▶ Consigne
Dans l'entretien sur les fermetures de classes, relevez chaque quantité chiffrée donnée pour des écoles, des classes ou des postes, en précisant à quoi elle se rapporte.

▶ Extrait du document
+--
Retour sur l’annonce des suppressions de classes à Paris, Jean-Rémi Girard explique la position du SNALC.

Jean-Rémi Girard, président du SNALC,  répond aux questions sur SQOOL TV Le grand JT de l’éducation le 16 mai 2023.

Virginie Guilhaume

Place à notre question du jour : “Quelle solution apporter face aux fermetures de classes un peu partout en France ?” On en parle tout de suite avec nos invités. […] Jean-Rémi Girard, président du SNALC, bonjour. […]

Nous n’allons pas parler que de Paris, sachez-le bien, il ne faut pas zapper tout de suite dès qu’on mentionne Paris, mais Paris est l’expression d’une colère énorme, donc on en parle évidemment. On va parler de manière plus générale aussi de ce qui se passe dans toute la France. À Paris, plus de 180 écoles sont concernées par des fermetures de classes l’année prochaine, connaissez-vous précisément les chiffres ? […]

Jean-Rémi Girard

Effectivement, nous avons les mêmes chiffres, environ 280 classes à l’école primaire, mais pas seulement, car nous avons également des fermetures de lycées annoncées, y compris des lycées professionnels à Paris. Nous aurons sans aucun doute un chiffre beaucoup plus élevé si l’on additionne les écoles primaires, les collèges et les lycées à la rentrée prochaine.

Virginie Guilhaume

[…] On va revenir dès le départ à l’argument initial, qui est de dire que la démographie est en baisse. Nous sommes d’accord, c’est incontestable.

[…]

Jean-Rémi Girard

On ne le conteste pas, nous disons simplement que même lorsque la démographie était en hausse, on n’ouvrait pas nécessairement de nouvelles classes. Ainsi, la démographie est souvent utilisée comme un argument facile. Rappelons que sous le quinquennat précédent, le nombre d’élèves en collège et en lycée avait augmenté à la fin du quinquennat par rapport au début, mais cela n’a pas empêché la suppression d’environ 8000 postes d’enseignants. Maintenant, avec la baisse de la démographie, on continue de supprimer des classes et des postes. En réalité, que la démographie augmente ou diminue, il semble que des postes soient supprimés de toute façon, c’est un peu comme un jeu de pile ou face où je perds à chaque fois. Peu importe ce que fait la démographie, il semble que des postes soient systématiquement supprimés.
+--
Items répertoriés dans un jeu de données
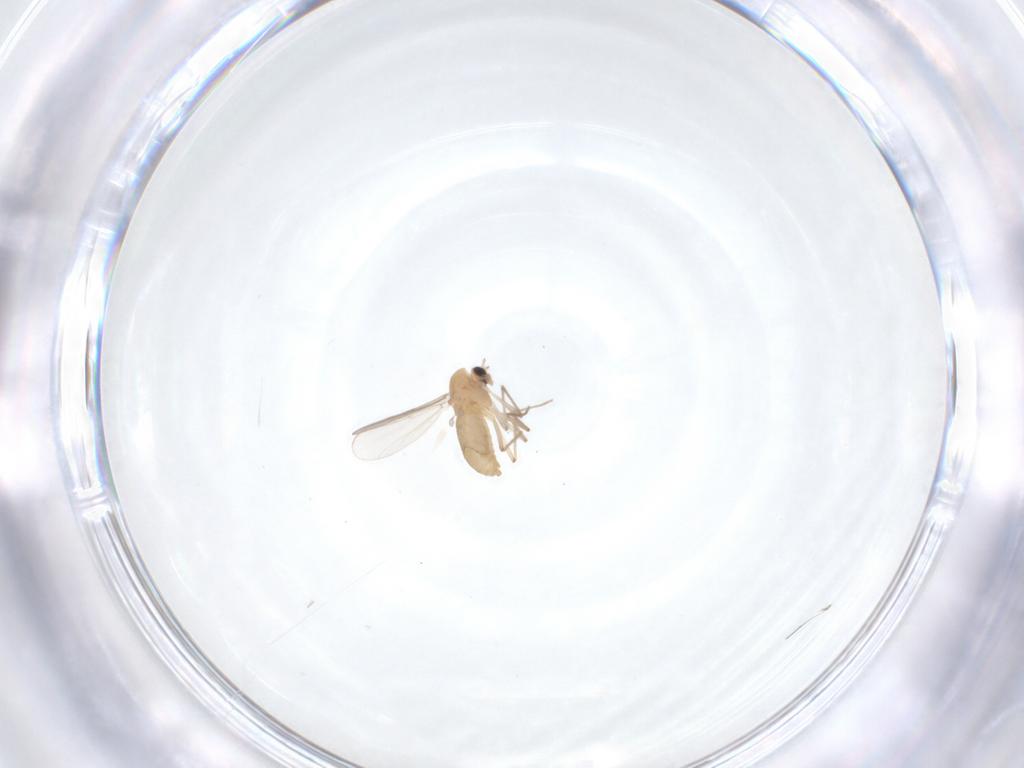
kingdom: Animalia
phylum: Arthropoda
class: Insecta
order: Diptera
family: Chironomidae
+--
▶ Corrigé
- Plus de 180 écoles parisiennes concernées par des fermetures de classes l'année prochaine
- Environ 280 classes d'école primaire fermées à Paris
- Environ 8000 postes d'enseignants supprimés sous le quinquennat précédent